Usually the lines, wherever they be, are respected and the new arrival will ask who’s last and then civilly place themselves behind that person. But there’s always someone who thinks they’re too smart or too important to waste their time grazing with the sheep. They usually walk boldly up to the front or else maneuver themselves so that you can’t tell exactly where in the line they really are. Costa Ricans aren’t famous for order, so even when there is a line, it’s sort of nebulous and amoeba-shaped. But what always kills me is the reaction of the Costa Ricans to the infraction. Because there never is one. At least the English will grumble and whisper and share disapproving glances with one another. A bold soul might raise their voice a bit, say “Oy, mate!” but won’t really insist if the other person ignores them. The Costa Ricans won’t even do that.
Once, waiting at a bank, I realized the long line was due to the fact that only one teller was open. Being an American, I found this scandalous. Time is money, and the customer is king and all that. So I walked over to a woman sitting at a desk and asked if there were any other tellers available, as the line was practically out the door. She told me the other teller was on her break.
“The other teller?” I asked, stunned. “You mean this bank only has two tellers?”
She answered that that was the case. I, not to be deterred, asked where was the manager.
“He’s out running an errand.”
“Doesn’t he have someone to run his errands for him?” I asked. “After all, he’s the bank manager.”
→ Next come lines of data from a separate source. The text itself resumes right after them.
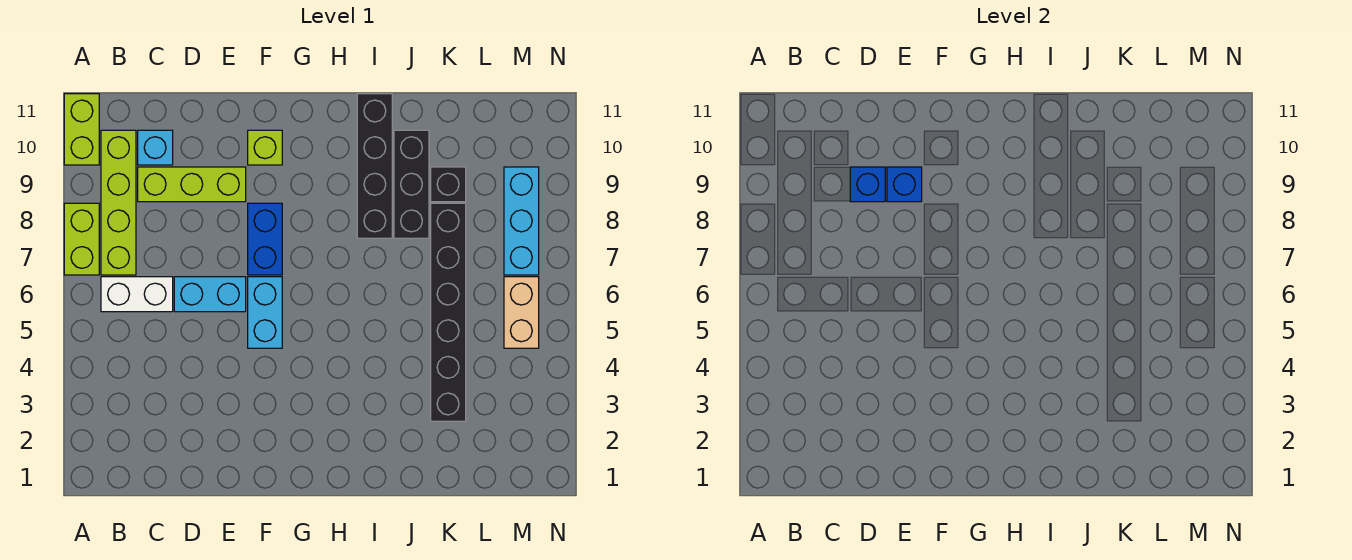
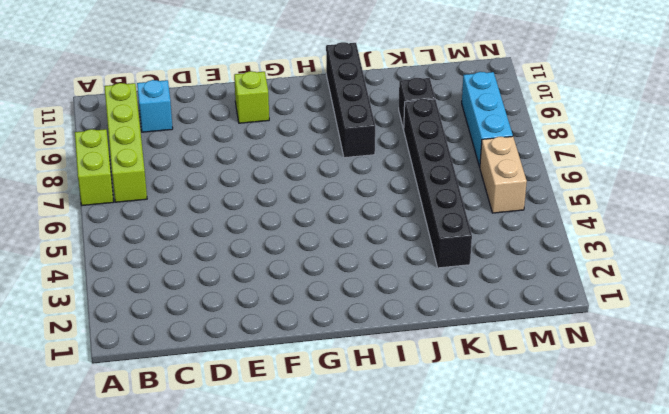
none -> lime 1x2 brick [64,94,99,165]
none -> white 1x2 brick [101,277,173,312]
none -> lime 1x3 brick [138,167,246,202]

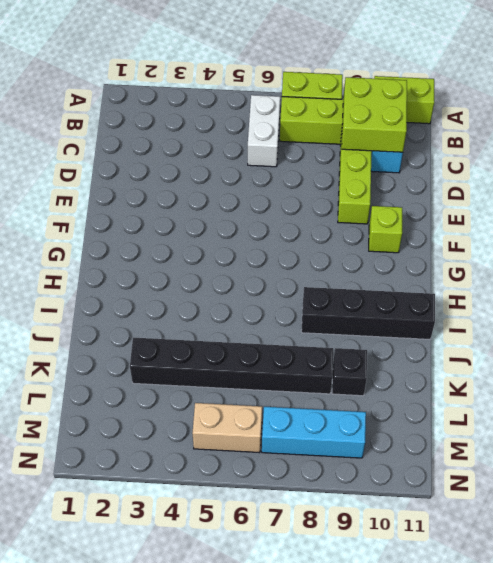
lime 2x2 brick [342,77,407,152] -> none
none -> cyan 1x2 brick [174,277,246,312]
none -> cyan 1x2 brick [248,277,282,348]
none -> blue 1x2 brick [248,203,282,275]

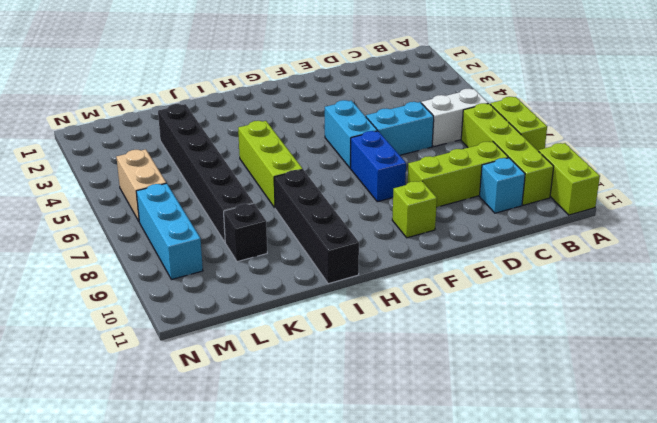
lime 1x3 brick [238,121,303,208] -> none
none -> black 1x3 brick [394,130,429,238]
none -> blue 1x1 brick [850,167,885,202]
none -> blue 1x1 brick [887,167,922,202]

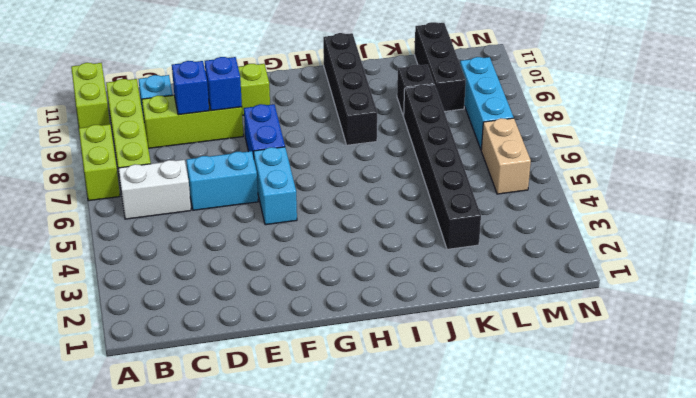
black 1x3 brick [414,22,466,112] -> black 1x3 brick moved to [394,130,429,238]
“It’s a personal errand,” she replied.
I gasped. “A personal errand? During work hours? Are you kidding?” I turned to my comrades in line, expecting to see equal measures of shock and dismay. And in fact that is what I saw, only it wasn’t directed at the rogue manager, or at the hapless clerk, but at the strident American. I heard mutterings of “esos Gringos” and the like. I couldn’t believe it. Here I was, standing up not only for my rights but also theirs, and yet I was the bad guy. Yet again.
My Costa Rican friends later explained it to me. I was the bad guy because I was making a scene. I was rocking the boat, and I was acting like I was the boss. In Costa Rica, the customer is not king but rather serf, happy for the attention of those in charge who can get their problem solved so they can be merrily on their way. They don’t want to fight for rights. They don’t want to fight at all. They don’t even have an army! How much farther away from Israel, geographically and metaphorically, could one be? Costa Ricans just want to take it easy, to live their sunny lives under the shade of a mango tree. Their unofficial motto isn’t Live free or die or Don’t tread on me. It’s Pura vida. “Pure life.” As in: Sit your butt down and crack open a cold one.
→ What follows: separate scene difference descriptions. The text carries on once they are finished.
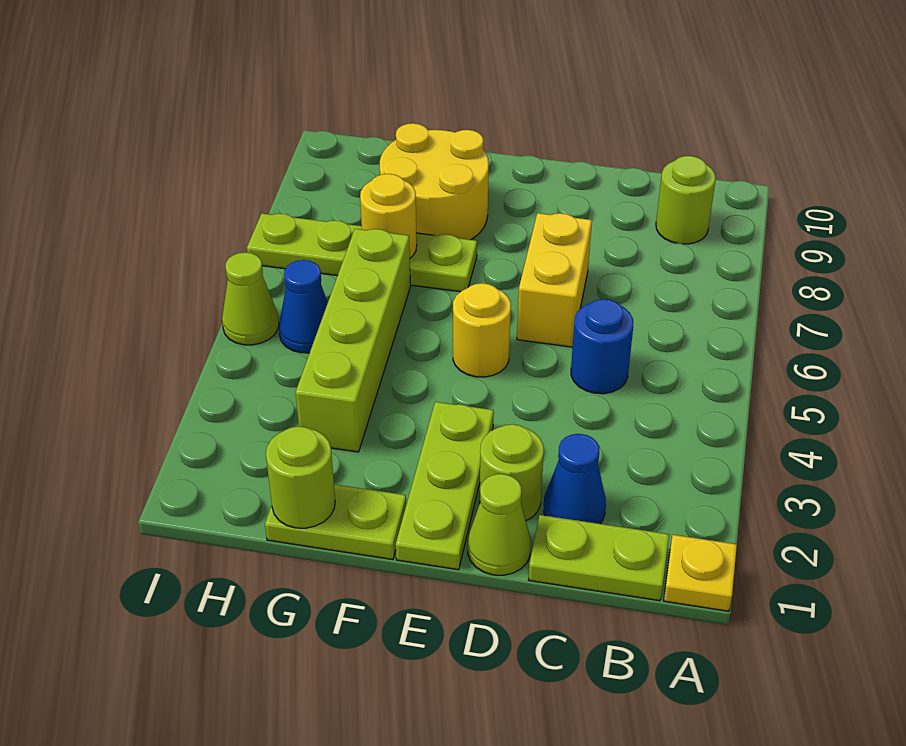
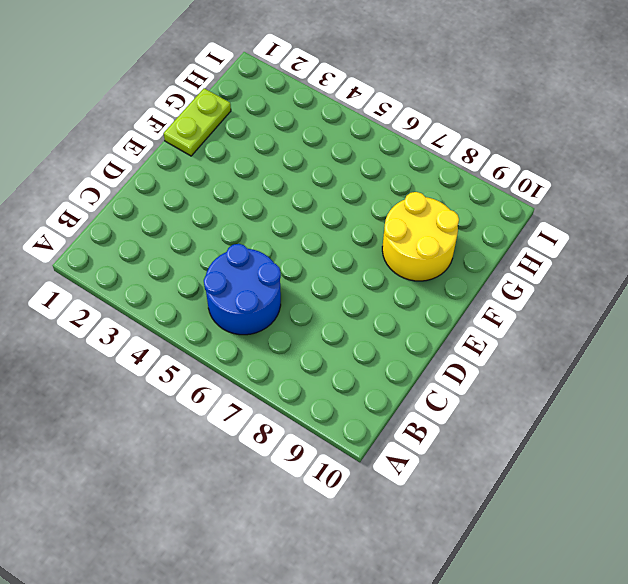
blue 2x2 round brick [204,244,281,335] -> blue 1x1 round brick [571,299,633,394]
none -> yellow 1x1 plate [664,535,737,611]
none -> lime 1x2 plate [529,515,669,601]
none -> lime 1x1 round brick [656,156,716,244]

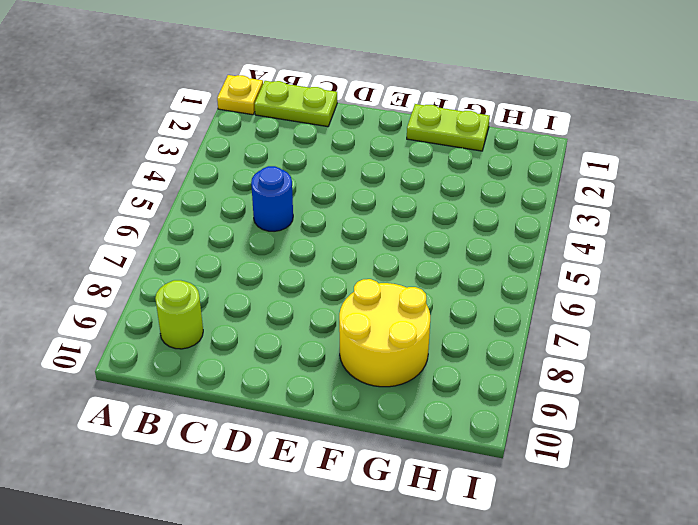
none -> blue 1x1 cone [544,434,606,524]
none -> lime 1x1 cone [468,474,531,575]
none -> lime 1x1 round brick [480,424,544,520]

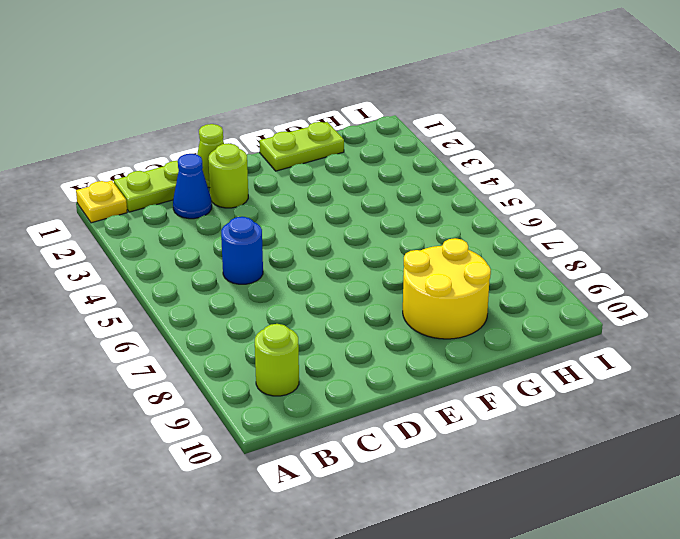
none -> yellow 1x2 brick [517,213,592,347]
none -> lime 1x3 plate [396,402,494,570]
none -> yellow 1x1 round brick [453,283,511,377]

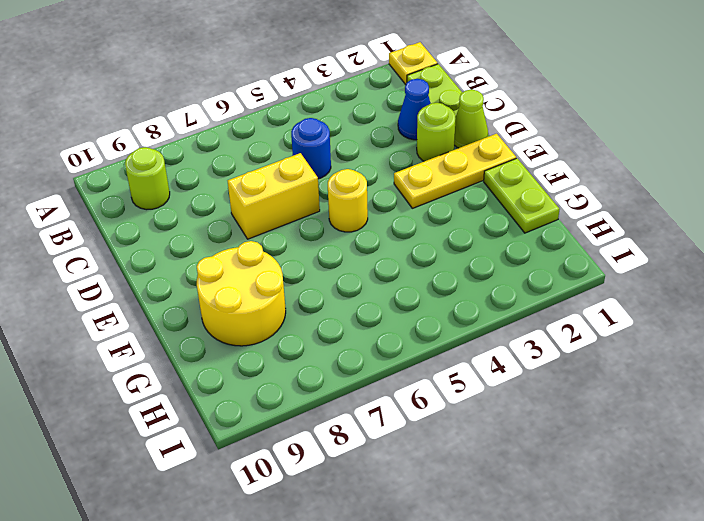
yellow 1x3 plate [394,134,516,208] -> lime 1x3 plate [396,402,494,570]
none -> lime 1x4 plate [247,213,477,292]
none -> lime 1x4 brick [296,229,410,452]
none -> blue 1x1 cone [279,260,328,353]

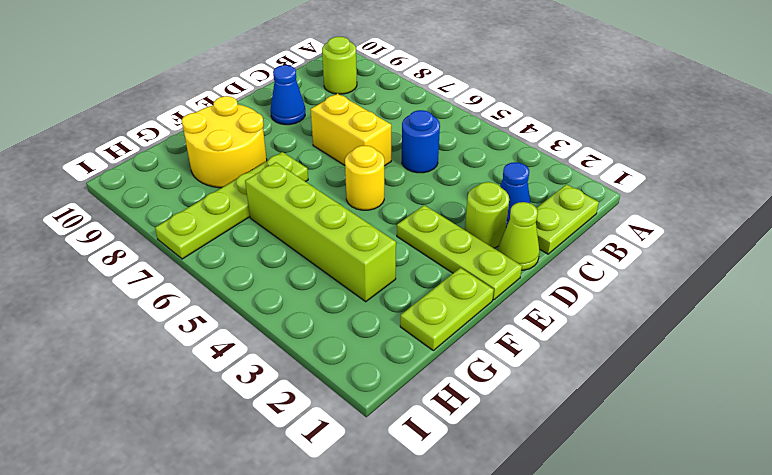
blue 1x1 cone [270,65,305,125] -> blue 1x1 cone moved to [279,260,328,353]
none -> yellow 1x1 plate [664,535,737,611]
none -> lime 1x1 cone [222,252,279,345]
none -> lime 1x1 round brick [266,426,335,528]

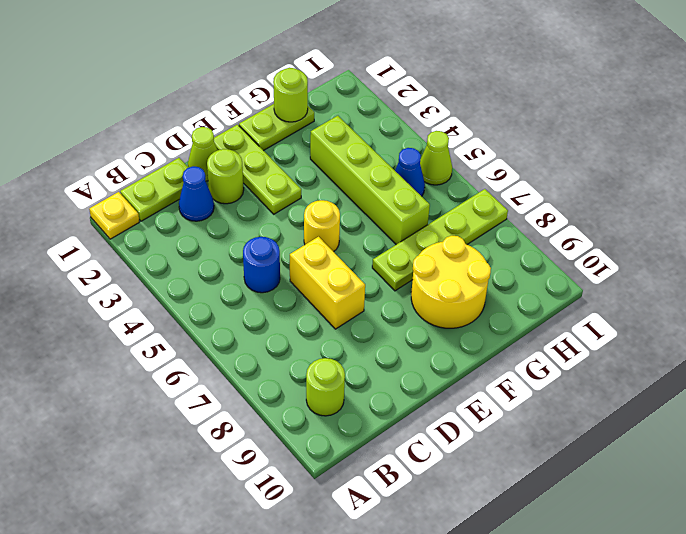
none -> yellow 1x1 round brick [360,174,417,258]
So what is my point in all these ramblings? It’s this: Even standing in line at a post office requires a feel for one’s milieu, a deconstruction of one’s cultural midst and mindset. Without it, you are just another ugly American, an imperialist colonizer trying to force your worldview onto the lives of those around you. Thus, in order not to hear “Go home, Gringo!” in whatever language it happens to be hurled at you, you should really study the terrain before proceeding. Although really, it’s best just to be quiet and keep that tell-tale accent under wraps. No matter how un-tourist-like you dress, or how fluently you speak their tongue, as soon as you open your mouth, it’s game over. You’ll never win, despite your good intentions. People like things done the way they are used to things being done, the way they and their countryfolk have always done them, with the subtext being that they don’t need no damn Gringo telling them how to reinvent the wheel. Or the line.